I have always believed that the people of Indian sub-continent are the most emotional, touchy and an irrational lot as far as matters of religion are concerned. They can also be very sensitive on matters of language and culture, at times. And, on occasions, may even turn violent on being rubbed on the wrong side.
It was also my belief that with the spread of education, awareness about other people and other ways of life and inter-mingling , this hyper-sensitivity, and the tendency to get ‘offended’ easily, will subside with time and their religiosity would get more and more mixed, and balanced, with reason and logic. I was also of the opinion that the education system of Indian sub-continent puts too much religion into its academic textbooks in the name of moral and social education, or otherwise, and that it is actually harmful from an academic point of view.

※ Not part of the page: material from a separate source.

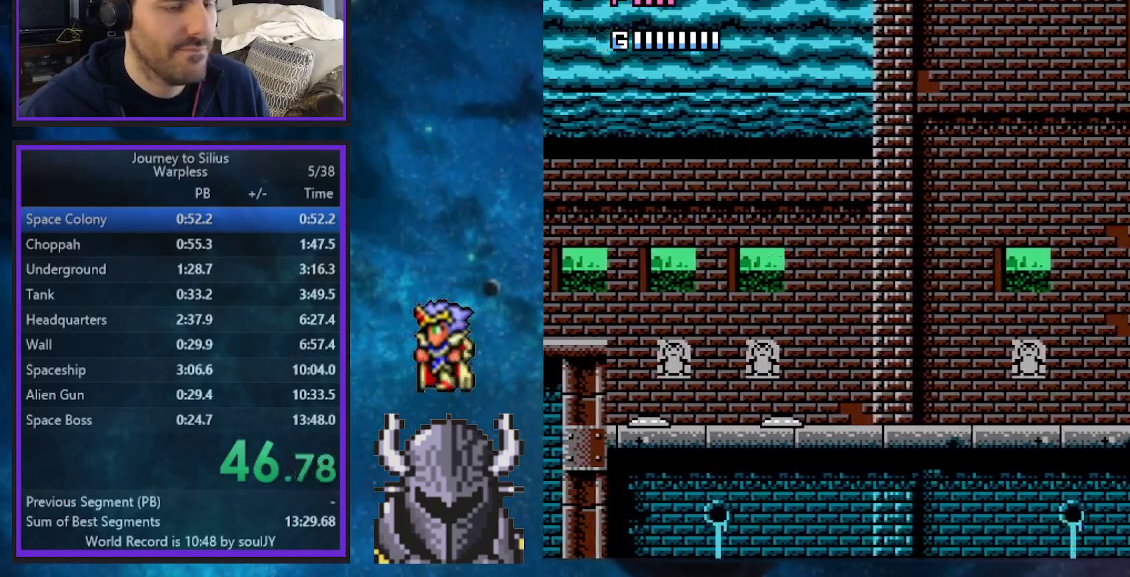
{"buttons": ["DPAD_UP", "DPAD_RIGHT"], "events": []}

However, I was quite surprised to learn that even in a country like Israel, which is known for its technological prowess and talented scientists and entrepreneurs, the situation is no different. Who would believe that till yesterday the Israeli schools were not allowed to teach Darwin’s evolution theory on the grounds that it goes against the religious tenets? It was shocking to learn that Israeli schools have only now been allowed to start teaching Darwin’s evolution theory. And that too with a caveat that they would not talk about humans’ common ancestry with primates.
Traditionalists believe that saying that humans are closely related to primates in the evolution tree would amount to violating the religious beliefs. So, discovery of truth shall remain suspended till such time the authorities decide that it would be worthwhile and probably safe to discover them.

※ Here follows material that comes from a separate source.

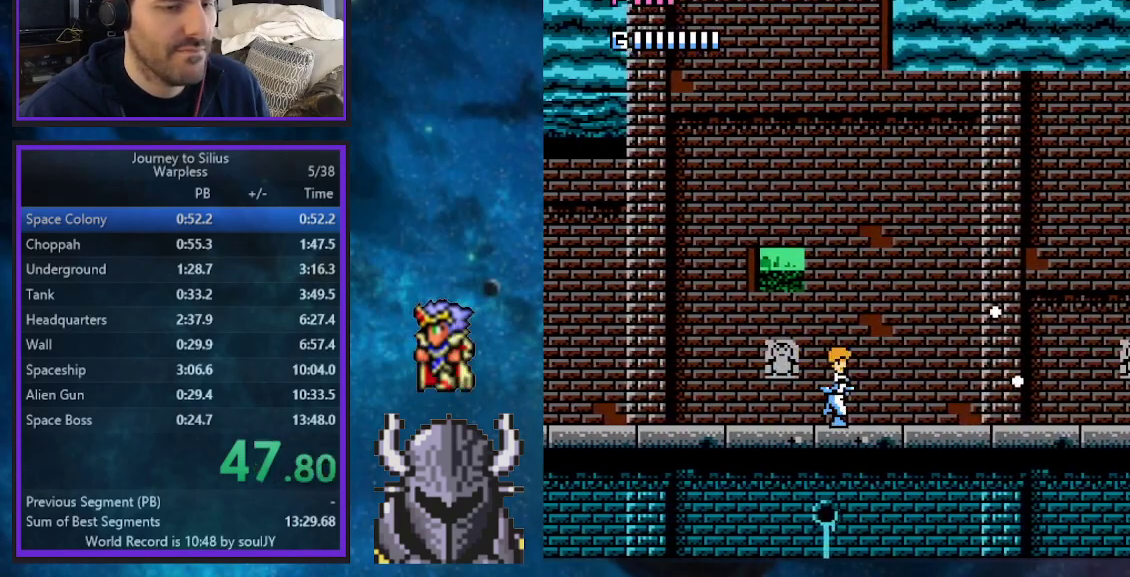
{"buttons": ["B", "DPAD_UP", "DPAD_RIGHT"], "events": [[217, "B", "down"]]}
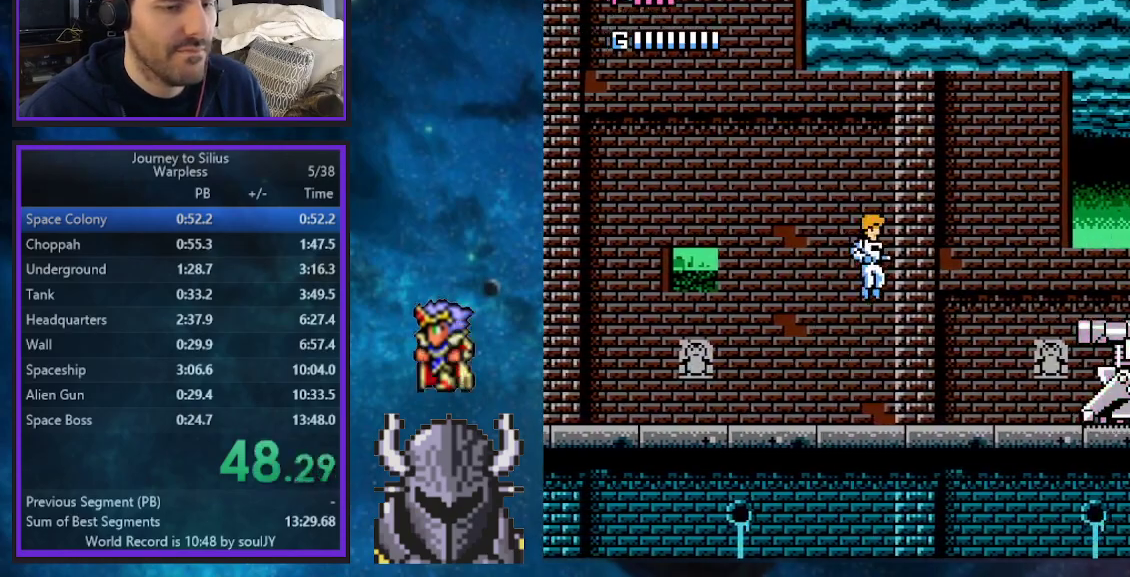
{"buttons": ["DPAD_UP", "DPAD_RIGHT"], "events": [[200, "B", "up"]]}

Religions, all religions, are rapidly getting out-of-sync with the changing times and the progress in science and technology. Yet, we are not ready to deal with this reality.
We know that some day we will have to come to terms with the stark reality that religions, all religions, have become outdated and totally out of place in this world. Yet, we want to keep that moment of reckoning postponed for some other time, and for some other generations.
Belief in religion can, and often does, lead to many comic situations. And this is one. Imagine a teacher explaining theory of evolution to his or her class and saying that all animals have related ancestry and line of evolution and then adding a caveat that only human beings were created in a different and special way, by the creator, for some special reason.
We know that in some of our neighbouring countries history before a certain period is not even mentioned about. But why berate those countries. Even in our own country we tend to mix too much religion in our textbooks in the name of moral and social education as if morality and social skills have any connection with religion.
My own guess is that it is religion that holds most of the Asian nations back, economically, culturally, as well as socially. These nations would be in a position to chart out a path of real progress the day they decide to break free from the chains of religion.
However, at the moment, the road to reason seems too far away for most of these countries. Until then truth, knowledge and rationality would continue to be dosed. A quarter for the school students, one third for college students and half truths for fully grown up adults. The only consolation is that even these rationed dollops of truth are enough to keep the mankind on the road to progress.